By that, she said, she means learning the issues, navigating the marble halls of the "Pink Dome," meeting hundreds of new people every day and doing it all under the watchful eye of the media inside a frenetic 140-day legislative session that can make or break even the most seasoned lawmaker.

These are the trials of the newly elected, and it is not lost on this unusually large crop of new state legislators that voters replaced more incumbents with fresh blood during the past election cycle in Texas than at any other time in memory.

Filed bills

State Rep. Steve Toth, a Montgomery County Republican, co-sponsored HB 760, which would ensure that e-learning curriculum used in public schools falls under the oversight and approval of the State Board of Education. Republican Rep. Cecil Bell Jr. of Montgomery County filed a bill allowing volunteers to help firefighters—a direct response to the 2011 wildfires; Bell also has a school finance idea he says would offer more paths to higher education.

Campbell is teaming up with two other medical professionals in the Senate—Greenville Sen. Bob Deuell and Sen. Charles Schwertner, a former House member from Georgetown serving his first term in the Senate—to require that all abortions be performed at an ambulatory surgery center, of which there are only a handful in the state.

That measure has already drawn the ire of abortion-rights advocates who say it is an unnecessary regulation that will shut down access to the legal procedure.

Capriglione said he is prepared to take on immigrant-rights advocates who could object to legislation he has filed, a bill proposing a voluntary Made in Texas certification for businesses that use the E-Verify system to ensure their workers are in the country legally.

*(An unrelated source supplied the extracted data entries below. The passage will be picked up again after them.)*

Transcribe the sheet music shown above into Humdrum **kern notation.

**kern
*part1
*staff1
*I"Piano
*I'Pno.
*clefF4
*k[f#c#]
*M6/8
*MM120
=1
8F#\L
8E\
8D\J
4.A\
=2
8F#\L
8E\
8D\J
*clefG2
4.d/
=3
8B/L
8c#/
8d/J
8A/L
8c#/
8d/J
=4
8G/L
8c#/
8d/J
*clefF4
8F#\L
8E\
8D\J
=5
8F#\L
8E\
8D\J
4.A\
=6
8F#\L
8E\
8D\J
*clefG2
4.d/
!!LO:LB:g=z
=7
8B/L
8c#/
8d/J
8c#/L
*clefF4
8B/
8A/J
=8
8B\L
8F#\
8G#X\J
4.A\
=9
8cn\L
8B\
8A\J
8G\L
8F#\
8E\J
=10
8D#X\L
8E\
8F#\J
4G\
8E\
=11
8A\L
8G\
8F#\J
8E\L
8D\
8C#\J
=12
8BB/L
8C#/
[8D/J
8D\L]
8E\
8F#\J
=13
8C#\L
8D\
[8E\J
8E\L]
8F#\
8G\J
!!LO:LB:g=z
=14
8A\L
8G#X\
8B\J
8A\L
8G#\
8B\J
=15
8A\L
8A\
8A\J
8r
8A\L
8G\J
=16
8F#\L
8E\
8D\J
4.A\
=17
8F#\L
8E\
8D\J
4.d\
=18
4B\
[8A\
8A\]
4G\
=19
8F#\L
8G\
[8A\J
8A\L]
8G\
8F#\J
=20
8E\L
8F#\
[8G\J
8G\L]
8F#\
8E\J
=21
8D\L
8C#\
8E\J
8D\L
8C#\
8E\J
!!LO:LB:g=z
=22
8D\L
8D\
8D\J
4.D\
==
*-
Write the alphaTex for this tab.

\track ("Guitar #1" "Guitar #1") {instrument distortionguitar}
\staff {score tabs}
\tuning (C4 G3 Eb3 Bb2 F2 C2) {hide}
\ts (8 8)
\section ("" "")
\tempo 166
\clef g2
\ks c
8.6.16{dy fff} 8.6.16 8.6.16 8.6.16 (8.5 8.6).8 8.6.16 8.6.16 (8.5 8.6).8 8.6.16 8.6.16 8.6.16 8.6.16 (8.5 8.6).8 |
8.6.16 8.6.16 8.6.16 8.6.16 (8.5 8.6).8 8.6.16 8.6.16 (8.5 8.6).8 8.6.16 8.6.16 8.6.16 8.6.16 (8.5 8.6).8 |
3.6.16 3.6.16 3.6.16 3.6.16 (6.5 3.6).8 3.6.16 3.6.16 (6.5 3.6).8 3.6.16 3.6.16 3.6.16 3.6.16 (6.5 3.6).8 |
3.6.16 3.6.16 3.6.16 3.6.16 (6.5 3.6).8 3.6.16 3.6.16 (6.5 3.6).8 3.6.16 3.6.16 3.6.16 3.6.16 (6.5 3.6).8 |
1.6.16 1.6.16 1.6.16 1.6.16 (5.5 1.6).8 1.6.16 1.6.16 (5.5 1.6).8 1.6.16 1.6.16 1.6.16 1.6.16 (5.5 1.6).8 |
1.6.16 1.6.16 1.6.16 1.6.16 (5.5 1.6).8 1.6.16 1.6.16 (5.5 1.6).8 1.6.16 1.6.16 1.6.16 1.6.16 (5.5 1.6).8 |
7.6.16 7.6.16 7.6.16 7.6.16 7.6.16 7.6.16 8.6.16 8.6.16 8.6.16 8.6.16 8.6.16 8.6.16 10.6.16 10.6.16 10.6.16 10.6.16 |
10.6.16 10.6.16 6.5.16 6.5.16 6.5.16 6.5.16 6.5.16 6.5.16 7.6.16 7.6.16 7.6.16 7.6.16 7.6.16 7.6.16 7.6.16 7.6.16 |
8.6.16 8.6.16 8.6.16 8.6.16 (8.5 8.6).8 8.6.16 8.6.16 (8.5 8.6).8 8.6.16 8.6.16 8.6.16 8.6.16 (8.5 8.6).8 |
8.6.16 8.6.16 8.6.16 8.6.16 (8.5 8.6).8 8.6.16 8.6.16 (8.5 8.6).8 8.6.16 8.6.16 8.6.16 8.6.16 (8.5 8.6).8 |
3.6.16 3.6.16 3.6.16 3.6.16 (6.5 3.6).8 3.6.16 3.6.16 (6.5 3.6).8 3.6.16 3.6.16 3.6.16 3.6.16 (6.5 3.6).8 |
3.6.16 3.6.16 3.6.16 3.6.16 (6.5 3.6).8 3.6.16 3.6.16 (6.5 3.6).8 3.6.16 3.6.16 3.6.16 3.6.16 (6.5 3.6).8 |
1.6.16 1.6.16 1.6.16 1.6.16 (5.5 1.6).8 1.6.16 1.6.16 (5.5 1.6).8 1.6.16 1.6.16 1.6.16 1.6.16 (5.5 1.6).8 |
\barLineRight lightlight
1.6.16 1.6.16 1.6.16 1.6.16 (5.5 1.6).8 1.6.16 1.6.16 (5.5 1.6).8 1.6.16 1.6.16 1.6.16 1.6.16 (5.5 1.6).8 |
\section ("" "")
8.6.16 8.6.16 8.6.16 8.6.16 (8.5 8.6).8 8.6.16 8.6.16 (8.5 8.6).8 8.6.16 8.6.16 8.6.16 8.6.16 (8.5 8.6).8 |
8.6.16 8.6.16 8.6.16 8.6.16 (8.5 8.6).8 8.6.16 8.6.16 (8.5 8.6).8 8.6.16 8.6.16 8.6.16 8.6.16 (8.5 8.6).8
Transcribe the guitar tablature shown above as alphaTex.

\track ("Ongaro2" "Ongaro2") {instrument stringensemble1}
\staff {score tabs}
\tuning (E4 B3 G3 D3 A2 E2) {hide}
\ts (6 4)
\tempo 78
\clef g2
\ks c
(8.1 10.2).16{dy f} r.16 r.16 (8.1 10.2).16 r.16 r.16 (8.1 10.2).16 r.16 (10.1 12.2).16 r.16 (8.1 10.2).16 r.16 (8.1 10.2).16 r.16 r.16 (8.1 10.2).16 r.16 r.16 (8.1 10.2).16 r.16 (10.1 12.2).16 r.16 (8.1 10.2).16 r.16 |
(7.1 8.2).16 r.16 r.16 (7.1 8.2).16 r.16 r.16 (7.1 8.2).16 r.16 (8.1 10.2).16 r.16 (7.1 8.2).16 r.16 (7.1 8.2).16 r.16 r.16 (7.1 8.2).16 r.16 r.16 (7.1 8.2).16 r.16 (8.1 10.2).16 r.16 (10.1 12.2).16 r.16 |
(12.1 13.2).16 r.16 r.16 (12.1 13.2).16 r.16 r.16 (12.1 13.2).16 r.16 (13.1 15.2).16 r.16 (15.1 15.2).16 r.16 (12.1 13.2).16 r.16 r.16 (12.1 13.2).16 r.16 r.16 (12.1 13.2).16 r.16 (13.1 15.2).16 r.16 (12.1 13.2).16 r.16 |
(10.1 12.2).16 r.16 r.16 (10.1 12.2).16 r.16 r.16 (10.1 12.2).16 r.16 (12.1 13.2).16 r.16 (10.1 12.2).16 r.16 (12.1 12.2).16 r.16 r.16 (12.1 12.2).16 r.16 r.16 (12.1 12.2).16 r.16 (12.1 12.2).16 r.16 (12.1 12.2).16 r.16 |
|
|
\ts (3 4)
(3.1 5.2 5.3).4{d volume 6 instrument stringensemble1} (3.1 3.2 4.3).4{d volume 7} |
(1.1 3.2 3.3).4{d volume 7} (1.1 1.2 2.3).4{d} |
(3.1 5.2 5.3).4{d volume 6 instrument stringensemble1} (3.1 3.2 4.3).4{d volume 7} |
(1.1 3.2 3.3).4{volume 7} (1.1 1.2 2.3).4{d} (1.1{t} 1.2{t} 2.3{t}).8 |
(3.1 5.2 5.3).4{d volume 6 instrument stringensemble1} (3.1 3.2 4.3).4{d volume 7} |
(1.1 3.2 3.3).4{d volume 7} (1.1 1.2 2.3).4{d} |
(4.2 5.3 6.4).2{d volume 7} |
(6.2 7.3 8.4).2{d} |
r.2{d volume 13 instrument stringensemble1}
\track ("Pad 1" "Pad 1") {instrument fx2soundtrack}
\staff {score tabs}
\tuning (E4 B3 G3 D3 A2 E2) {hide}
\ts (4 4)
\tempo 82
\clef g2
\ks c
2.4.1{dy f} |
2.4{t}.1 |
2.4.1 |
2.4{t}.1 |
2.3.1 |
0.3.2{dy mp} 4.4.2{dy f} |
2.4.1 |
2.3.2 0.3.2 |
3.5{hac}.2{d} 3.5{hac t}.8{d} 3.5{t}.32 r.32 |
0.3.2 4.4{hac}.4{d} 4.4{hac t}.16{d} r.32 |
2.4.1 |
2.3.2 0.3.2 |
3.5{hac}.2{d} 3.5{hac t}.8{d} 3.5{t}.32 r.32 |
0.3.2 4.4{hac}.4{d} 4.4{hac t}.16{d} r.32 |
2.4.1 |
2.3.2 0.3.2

Meanwhile, Rep. Bennett Ratliff has a bill giving counties and cities more power in regulating signage for sexually oriented businesses, as well as legislation requiring state contractors to use E-Verify.

Gun rights focus

Much of the freshman delegation campaigned during a season in which gun rights were a big part of the discussion, particularly in the wake of the Sandy Hook Elementary School shootings in Newtown, Conn. Many legislators are involved in bills or constitutional amendments that offer a preemptive strike against any plans the White House might have to limit access to guns.

"I believe this administration has now realized they have woken up a giant," said Toth, who filed the Firearm Protection Act that would, among other things, withhold funding from local governments in Texas if they enforce any federal gun bans. "Americans are crying out for something to be done to protect their Second Amendment rights. The American people understand this is not just about gun rights but about all constitutional rights. They understand once you compromise one Constitutional right, all others can be in jeopardy."